To do - Find every line in the records that holds the string "نامې". Copy each one.

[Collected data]
::::

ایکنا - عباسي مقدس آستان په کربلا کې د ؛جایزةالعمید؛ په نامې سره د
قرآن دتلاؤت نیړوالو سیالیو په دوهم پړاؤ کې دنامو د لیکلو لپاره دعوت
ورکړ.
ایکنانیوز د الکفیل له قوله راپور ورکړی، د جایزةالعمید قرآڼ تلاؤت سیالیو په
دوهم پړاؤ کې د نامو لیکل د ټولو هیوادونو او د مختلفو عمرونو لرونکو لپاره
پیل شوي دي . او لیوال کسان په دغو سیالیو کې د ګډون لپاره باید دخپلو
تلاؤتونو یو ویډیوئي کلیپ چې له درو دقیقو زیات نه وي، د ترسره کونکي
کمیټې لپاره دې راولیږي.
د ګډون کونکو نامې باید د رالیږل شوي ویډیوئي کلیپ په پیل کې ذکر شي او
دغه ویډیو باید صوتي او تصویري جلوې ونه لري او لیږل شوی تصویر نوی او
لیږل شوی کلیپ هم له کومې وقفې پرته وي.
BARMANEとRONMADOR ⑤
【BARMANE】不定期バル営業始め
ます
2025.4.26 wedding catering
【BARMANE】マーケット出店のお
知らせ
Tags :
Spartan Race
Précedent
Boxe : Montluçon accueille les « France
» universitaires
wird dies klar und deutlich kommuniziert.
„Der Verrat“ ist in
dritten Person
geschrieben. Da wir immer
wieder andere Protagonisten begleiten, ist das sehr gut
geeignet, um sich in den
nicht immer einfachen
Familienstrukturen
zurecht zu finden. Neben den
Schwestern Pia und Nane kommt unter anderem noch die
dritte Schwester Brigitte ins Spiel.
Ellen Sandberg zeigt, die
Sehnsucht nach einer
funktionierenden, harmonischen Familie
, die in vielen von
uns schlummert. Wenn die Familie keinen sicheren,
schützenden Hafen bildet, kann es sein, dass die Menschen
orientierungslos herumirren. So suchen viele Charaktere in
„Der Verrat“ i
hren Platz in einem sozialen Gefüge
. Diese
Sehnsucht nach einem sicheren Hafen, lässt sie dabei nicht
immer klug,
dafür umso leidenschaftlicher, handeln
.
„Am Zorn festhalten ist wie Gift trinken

::::

Answer section -
ایکنا - عباسي مقدس آستان په کربلا کې د ؛جایزةالعمید؛ په نامې سره د
د ګډون کونکو نامې باید د رالیږل شوي ویډیوئي کلیپ په پیل کې ذکر شي او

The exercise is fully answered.